▸ Exercise goal: Retype every line of text in the listing below verbatim, leaving out the pictures.

*-*-*

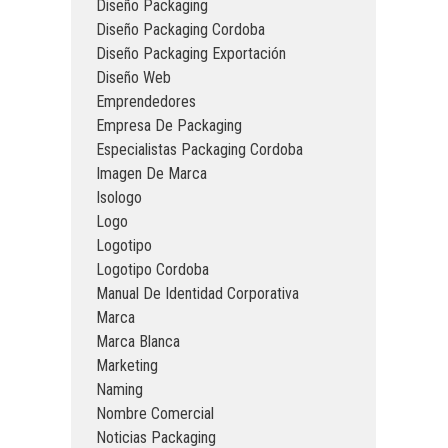
Diseño Packaging
Diseño Packaging Cordoba
Diseño Packaging Exportación
Diseño Web
Emprendedores
Empresa De Packaging
Especialistas Packaging Cordoba
Imagen De Marca
Isologo
Logo
Logotipo
Logotipo Cordoba
Manual De Identidad Corporativa
Marca
Marca Blanca
Marketing
Naming
Nombre Comercial
Noticias Packaging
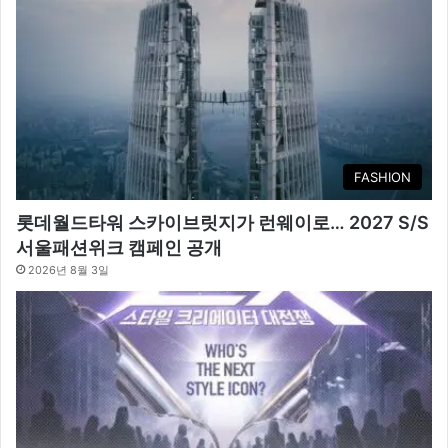
FASHION
롯데월드타워 스카이브릿지가 런웨이로… 2027 S/S
서울패션위크 캠페인 공개
2026년 8월 3일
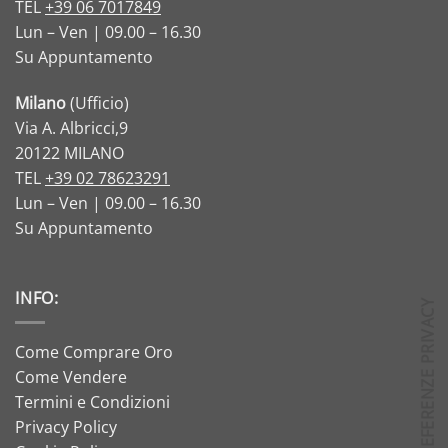
TEL
+39 06 7017849
Lun – Ven | 09.00 – 16.30
Su Appuntamento
Milano
(Ufficio)
Via A. Albricci,9
20122 MILANO
TEL
+39 02 78623291
Lun – Ven | 09.00 – 16.30
Su Appuntamento
INFO:
Come Comprare Oro
Come Vendere
Termini e Condizioni
Privacy Policy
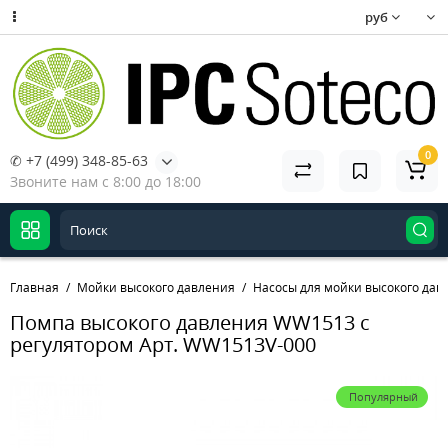
руб
0
✆ +7 (499) 348-85-63
Звоните нам с 8:00 до 18:00
Главная
Мойки высокого давления
Насосы для мойки высокого дав
Помпа высокого давления WW1513 с
регулятором Арт. WW1513V-000
Популярный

*-*-*

▸ Solution:
Diseño Packaging
Diseño Packaging Cordoba
Diseño Packaging Exportación
Diseño Web
Emprendedores
Empresa De Packaging
Especialistas Packaging Cordoba
Imagen De Marca
Isologo
Logo
Logotipo
Logotipo Cordoba
Manual De Identidad Corporativa
Marca
Marca Blanca
Marketing
Naming
Nombre Comercial
Noticias Packaging
FASHION
롯데월드타워 스카이브릿지가 런웨이로… 2027 S/S
서울패션위크 캠페인 공개
2026년 8월 3일
TEL
+39 06 7017849
Lun – Ven | 09.00 – 16.30
Su Appuntamento
Milano
(Ufficio)
Via A. Albricci,9
20122 MILANO
TEL
+39 02 78623291
Lun – Ven | 09.00 – 16.30
Su Appuntamento
INFO:
Come Comprare Oro
Come Vendere
Termini e Condizioni
Privacy Policy
руб
0
✆ +7 (499) 348-85-63
Звоните нам с 8:00 до 18:00
Главная
Мойки высокого давления
Насосы для мойки высокого дав
Помпа высокого давления WW1513 с
регулятором Арт. WW1513V-000
Популярный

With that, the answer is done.